How many lines in the records below contain the word "doveroso"? State that number and nothing more.

Records shown:
═══
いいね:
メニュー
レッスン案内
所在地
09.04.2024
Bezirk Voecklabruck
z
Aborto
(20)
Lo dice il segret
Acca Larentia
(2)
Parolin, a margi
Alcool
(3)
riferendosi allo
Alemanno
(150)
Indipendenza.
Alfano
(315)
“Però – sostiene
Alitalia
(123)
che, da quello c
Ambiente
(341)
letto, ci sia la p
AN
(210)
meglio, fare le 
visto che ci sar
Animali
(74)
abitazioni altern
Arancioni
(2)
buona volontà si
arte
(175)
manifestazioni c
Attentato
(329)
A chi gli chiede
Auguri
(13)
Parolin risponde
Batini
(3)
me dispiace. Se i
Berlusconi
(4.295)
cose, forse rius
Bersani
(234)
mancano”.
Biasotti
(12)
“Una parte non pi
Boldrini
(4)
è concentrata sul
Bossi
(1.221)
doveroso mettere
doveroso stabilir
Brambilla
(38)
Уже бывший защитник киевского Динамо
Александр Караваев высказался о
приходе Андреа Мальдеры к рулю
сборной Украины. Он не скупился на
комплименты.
═══
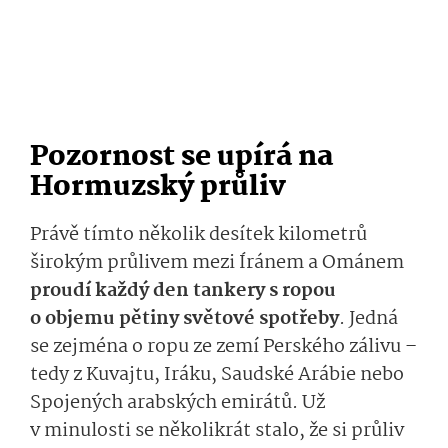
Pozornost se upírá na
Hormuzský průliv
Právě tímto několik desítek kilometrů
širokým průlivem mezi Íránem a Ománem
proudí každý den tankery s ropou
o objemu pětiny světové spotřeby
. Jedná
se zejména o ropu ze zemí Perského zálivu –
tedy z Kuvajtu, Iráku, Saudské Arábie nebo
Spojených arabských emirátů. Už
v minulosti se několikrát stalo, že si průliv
═══
Response:
2